MAINstREetBUS, 2009, Bus wrap and interior advertising panels of #3 Main Street bus.

The MAINstREetBUS project appears as a photographic reflection of the street that the #3 Main bus travels. The interior advertising panels of one bus form a sort of panoramic photo essay focusing on businesses, sights and locations on Main Street. The bus exterior is completely wrapped in a camouflage pattern of imagery depicting these surroundings. The image create a relationship between the street and the bus, possibly returning bus riders’ attention back to the very surroundings through the bus traverses — surroundings that may be so familiar we tend to overlook them.

SeeSawSeat prototype, 2011, 16 x 96 x 16, anodized aluminm and ipe wood.

SeeSawSeat is a public bench that presents a modest and playful conundrum to those who encounter it.

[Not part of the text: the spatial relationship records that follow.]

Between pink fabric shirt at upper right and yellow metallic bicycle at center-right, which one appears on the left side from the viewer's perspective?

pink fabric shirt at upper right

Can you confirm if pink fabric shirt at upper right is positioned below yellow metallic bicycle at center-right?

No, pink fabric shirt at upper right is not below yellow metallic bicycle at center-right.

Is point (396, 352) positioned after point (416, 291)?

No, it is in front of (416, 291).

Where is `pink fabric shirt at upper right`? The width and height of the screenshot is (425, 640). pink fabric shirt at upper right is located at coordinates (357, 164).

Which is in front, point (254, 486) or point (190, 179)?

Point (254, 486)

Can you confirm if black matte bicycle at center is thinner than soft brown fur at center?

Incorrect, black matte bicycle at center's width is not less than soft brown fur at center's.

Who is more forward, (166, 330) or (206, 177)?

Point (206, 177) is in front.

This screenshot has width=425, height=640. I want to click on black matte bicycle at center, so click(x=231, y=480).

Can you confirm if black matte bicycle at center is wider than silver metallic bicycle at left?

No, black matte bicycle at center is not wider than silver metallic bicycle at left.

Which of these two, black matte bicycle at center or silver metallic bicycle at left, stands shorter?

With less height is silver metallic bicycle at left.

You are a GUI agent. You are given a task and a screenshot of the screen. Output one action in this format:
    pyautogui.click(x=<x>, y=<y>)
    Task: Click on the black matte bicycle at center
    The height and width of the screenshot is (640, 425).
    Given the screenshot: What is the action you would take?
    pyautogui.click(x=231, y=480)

Its seat pivots atop a central fulcrum, becoming a teeter-totter. Uncomfortable when used by only one person, the individuals that encounter it will soon deduce that it is best experienced with another person, so the seat becomes a tool for social exchange.

DIY Field, 2011, Metal posts with interactive LED lights.

DIY Field is an interactive grid of 38 pedestrian-scale light posts on a sloped piece of ground in Winnipeg’s Central Park. In keeping with the themes of play developed throughout the park, each post’s light and colour is controllable by park users, creating a flexible field that is configurable by individuals for emergent game play and other uses.

The poles recall game- and sports equipment such as pylons, slalom markers, goal posts, and signaling devices. They minimally articulate a space that is otherwise left open for the public to animate and invent uses. Besides creating a situation for play by giving users and residents a measure of control over the character and mood of the space, the project also communicates a vision of public space that is shaped by how it is used and negotiated by citizens in real life, as much by how it is planned.